İMKB için durum biraz daha pozitif. Hem başbakanın Arap Baharı’nın önde gelen üç ülkesine yaptığı ziyaretler, PPK beklentisi ve belki de bunların hepsinden daha önemlisi piyasanın şu andaki halet-i ruhiyesi yükselişi destekler nitelikte. İMKB 100 endeksi için 58.900 ilk direnç. Bu seviyenin aşılması ve 59.134 ile geçtiğimiz Cuma günü görülen 58.103 arasındaki boşluğu (gap) da kapatacak bir hareket yaşanması olası. ‘Boşluğun’ kapanması oldukça ‘sağlıklı’ bir hareket olacaktır! Yükselişin yukarıda 60.800 bölgesinde çok ciddi bir direnç ile karşılacağını da hatırda bulundurmakta fayda var!

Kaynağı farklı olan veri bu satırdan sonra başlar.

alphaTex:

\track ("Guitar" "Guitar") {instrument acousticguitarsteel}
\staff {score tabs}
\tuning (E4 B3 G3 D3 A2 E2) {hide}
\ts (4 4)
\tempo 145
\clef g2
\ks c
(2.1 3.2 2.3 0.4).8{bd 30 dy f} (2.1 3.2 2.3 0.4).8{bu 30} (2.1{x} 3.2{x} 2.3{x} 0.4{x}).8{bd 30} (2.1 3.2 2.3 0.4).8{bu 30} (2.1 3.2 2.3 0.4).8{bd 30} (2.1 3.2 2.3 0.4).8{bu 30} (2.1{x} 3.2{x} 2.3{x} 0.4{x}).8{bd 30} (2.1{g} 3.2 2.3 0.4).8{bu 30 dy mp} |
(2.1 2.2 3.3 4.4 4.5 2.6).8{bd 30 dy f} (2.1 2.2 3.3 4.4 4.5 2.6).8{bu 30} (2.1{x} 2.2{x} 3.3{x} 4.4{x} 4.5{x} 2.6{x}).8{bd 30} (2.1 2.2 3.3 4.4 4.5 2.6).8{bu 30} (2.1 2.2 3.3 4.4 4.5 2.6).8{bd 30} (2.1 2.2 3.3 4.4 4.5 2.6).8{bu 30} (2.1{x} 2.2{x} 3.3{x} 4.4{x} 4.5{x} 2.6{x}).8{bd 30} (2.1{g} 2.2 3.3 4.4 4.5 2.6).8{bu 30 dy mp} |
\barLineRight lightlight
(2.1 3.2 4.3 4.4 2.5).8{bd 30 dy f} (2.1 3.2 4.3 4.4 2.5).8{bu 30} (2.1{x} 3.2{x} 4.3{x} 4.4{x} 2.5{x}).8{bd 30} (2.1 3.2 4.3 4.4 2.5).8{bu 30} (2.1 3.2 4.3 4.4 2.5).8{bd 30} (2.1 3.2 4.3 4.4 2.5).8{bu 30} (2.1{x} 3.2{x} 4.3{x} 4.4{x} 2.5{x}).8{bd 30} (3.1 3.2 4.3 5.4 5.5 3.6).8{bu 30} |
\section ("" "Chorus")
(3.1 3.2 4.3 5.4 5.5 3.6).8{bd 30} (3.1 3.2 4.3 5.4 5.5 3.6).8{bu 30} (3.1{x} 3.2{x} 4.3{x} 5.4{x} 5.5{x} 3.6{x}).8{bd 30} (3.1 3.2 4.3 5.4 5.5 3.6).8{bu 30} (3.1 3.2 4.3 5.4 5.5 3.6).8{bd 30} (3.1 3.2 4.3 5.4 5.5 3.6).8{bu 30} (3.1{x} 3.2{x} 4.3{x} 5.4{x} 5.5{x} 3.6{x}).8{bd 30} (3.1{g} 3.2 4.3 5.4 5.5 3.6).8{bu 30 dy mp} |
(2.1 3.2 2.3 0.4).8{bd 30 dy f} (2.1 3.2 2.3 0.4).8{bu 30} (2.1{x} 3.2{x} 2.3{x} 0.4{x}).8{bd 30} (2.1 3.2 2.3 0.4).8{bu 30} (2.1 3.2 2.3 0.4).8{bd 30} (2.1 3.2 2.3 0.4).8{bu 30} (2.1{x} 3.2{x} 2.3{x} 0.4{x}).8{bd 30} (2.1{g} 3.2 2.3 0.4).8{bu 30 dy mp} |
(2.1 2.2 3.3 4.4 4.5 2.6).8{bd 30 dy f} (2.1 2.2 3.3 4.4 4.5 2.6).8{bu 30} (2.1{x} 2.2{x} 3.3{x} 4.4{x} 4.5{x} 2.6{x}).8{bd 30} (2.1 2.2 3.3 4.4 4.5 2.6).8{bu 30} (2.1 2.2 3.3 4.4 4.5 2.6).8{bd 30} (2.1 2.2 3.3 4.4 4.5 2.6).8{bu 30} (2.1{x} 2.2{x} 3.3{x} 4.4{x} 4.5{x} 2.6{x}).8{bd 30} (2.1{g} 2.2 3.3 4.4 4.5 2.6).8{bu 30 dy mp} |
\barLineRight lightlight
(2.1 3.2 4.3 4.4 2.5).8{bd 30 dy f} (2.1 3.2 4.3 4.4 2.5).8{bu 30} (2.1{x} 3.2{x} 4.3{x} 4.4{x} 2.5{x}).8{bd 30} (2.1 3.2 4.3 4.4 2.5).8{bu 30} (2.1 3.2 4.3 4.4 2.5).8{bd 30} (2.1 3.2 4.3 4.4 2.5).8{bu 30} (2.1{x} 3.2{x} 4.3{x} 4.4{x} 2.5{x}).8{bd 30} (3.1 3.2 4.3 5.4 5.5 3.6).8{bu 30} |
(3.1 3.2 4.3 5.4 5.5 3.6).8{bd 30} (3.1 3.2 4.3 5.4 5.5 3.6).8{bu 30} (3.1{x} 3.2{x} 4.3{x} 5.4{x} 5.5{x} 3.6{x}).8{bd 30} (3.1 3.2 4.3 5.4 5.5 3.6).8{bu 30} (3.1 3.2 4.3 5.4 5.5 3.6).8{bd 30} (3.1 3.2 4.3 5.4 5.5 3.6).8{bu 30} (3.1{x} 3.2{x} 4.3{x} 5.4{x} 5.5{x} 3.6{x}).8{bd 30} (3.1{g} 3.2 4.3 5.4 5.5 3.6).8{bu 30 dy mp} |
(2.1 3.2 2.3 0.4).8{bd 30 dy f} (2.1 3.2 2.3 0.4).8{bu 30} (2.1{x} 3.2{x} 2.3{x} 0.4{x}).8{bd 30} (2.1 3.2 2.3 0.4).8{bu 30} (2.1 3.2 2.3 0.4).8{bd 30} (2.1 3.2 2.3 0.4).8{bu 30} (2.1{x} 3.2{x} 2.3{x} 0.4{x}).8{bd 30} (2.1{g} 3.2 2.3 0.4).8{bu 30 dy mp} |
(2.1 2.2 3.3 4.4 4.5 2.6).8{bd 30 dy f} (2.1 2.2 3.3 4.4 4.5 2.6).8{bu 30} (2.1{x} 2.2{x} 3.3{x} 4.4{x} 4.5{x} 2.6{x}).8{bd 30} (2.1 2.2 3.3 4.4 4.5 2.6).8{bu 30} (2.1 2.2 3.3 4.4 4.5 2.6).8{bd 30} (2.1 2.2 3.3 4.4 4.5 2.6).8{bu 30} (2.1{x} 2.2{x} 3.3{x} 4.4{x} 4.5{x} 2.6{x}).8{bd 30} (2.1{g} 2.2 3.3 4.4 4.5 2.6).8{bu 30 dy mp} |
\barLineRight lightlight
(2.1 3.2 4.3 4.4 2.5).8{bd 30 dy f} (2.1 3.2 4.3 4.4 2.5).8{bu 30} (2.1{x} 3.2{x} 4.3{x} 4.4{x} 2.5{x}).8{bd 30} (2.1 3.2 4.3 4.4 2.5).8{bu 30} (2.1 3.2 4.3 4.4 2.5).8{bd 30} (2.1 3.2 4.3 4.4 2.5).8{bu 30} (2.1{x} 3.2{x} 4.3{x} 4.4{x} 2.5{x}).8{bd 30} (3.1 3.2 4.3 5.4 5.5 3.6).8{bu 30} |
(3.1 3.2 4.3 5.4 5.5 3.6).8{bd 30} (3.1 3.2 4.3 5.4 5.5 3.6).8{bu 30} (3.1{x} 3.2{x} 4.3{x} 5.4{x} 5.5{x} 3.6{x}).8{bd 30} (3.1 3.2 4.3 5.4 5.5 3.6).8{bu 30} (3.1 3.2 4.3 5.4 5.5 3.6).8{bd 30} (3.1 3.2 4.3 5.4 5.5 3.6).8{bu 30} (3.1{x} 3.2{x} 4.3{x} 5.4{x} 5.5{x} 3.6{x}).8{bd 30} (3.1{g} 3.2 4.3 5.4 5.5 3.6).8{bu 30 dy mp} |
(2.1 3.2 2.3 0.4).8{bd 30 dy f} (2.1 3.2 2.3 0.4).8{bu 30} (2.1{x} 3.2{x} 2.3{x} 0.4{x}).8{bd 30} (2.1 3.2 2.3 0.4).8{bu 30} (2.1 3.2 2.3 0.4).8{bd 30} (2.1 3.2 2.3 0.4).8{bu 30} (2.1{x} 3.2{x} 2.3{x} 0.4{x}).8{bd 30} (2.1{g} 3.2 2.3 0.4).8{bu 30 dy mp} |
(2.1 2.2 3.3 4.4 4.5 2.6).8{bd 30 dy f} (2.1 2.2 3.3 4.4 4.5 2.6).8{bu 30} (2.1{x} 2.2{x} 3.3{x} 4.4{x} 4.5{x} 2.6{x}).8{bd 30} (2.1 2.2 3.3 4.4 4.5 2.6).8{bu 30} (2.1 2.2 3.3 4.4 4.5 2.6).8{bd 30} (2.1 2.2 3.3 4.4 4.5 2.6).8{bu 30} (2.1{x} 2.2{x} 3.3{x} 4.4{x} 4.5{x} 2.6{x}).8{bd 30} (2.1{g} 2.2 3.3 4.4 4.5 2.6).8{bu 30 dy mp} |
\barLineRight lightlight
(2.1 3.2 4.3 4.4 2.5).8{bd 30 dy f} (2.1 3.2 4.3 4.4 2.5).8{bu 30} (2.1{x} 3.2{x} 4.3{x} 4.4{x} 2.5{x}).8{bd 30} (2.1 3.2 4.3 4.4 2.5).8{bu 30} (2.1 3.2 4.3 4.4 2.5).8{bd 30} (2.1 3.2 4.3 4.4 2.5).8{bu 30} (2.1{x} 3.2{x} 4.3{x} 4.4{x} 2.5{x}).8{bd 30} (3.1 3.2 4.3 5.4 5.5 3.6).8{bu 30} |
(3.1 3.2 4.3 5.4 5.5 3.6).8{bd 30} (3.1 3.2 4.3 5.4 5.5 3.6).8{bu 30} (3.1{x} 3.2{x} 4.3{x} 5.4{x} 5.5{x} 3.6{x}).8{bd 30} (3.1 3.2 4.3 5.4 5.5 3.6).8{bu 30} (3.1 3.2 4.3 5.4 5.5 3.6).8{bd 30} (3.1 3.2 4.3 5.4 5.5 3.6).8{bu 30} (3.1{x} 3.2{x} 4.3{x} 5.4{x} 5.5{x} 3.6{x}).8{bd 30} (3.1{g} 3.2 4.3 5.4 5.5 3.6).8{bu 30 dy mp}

Haftanın ikinci yarısından itibaren ise işin rengi değişebilir ve bu kez destekler önem kazanabilir. İlk destek 56.650 bölgesinde. Sonrasında ise 54.150 seviyesindeki direnç önemli olacak! Özellikle bu hafta sonunda ikinci direnç seviyesi aşağı kırılmış ve haftalık kapanış da olmuş ise, piyasalar için yeni diplerin önü açılabilir! Şimdilik bu denli karamsar olmaya gerek yok!
Altın 1.700 dolara kadar inebilir
Tüm bu tahminleri yaparken dolar/TL kurlarında 1.7650-1.7850 bandının korunduğunu ve 1.8030’un yukarı kırılmadığı bir durumdan söz ediyorum. Fed’in kararları euro/dolar paritesinde ciddi hareketlere yol açabilir. İlginçtir, bunların daha öncekiler gibi dolar aleyhine değil, tam tersine dolar lehine değerlendirilmesi olasılığı yüksek. Hazır Papandreu New York seyahatini borç krizi nedeniyle iptal etmiş ve AB halen daha borç krizinden nasıl çıkacağını bilemezken, paritenin yeniden 1.35’lere doğru hareket etmesi ve hatta 1.3250 seviyelerine kadar düşmesi ihtimali bile var. Böylesi bir durum bizdeki kurları da mutlaka etkileyecek, algılamaları değiştirebilecektir. Dikkatli olmakta, kurlardaki hareketlerin tehdit oluşturup oluşturmadığını anlamak için “sepete” bakmakta fayda var. 4.38 (ya da 2.19) yukarı kırılmadıkça sorun yok!
Gelelim altına...
Kendisiyle aram pek yoktur, hasmım olur malûmunuz... Yine de son günlerde kendi adıma ilgiyi hakediyor. Altının ons fiyatı 6 Eylül’de 1.921 doları gördükten sonra başlayan düzeltmesinde geçtiğimiz Cuma günü 1.762’ye kadar geriledi.
1.735-50 bandı önemli bir direnç. Bu seviyenin altına kararlı bir şekilde inilecek olursa; ki hem Fed’in muhtemel kararları, hem de doların güçlenmesiyle bu ihtimal artıyor; bir sonraki destek olan 1.700 (düz) seviyesine kadar inilebilir.
Her ne kadar altın Cuma günü son anda direnerek yukarıda kapatmayı başarsa da gümüş kısa vadeli yükseliş/düzeltme trendini aşağı yönde kırdı. Bu hafta içinde altının da benzer bir seyir izlemesi olasılığı hayli yüksek.
Altındakine benzer şekilde gümüşte de ilk destek 37.60 seviyesinde. Sonrasında 36.10 var ki bu seviyenin altındaki bir haftalık kapanış, 33.80’nin önünü açacaktır. Bu seviyenin bu hafta değilse de Kasım ayının ilk yarısına kadar görülme ihtimalinin yüksek olduğunu düşünüyorum.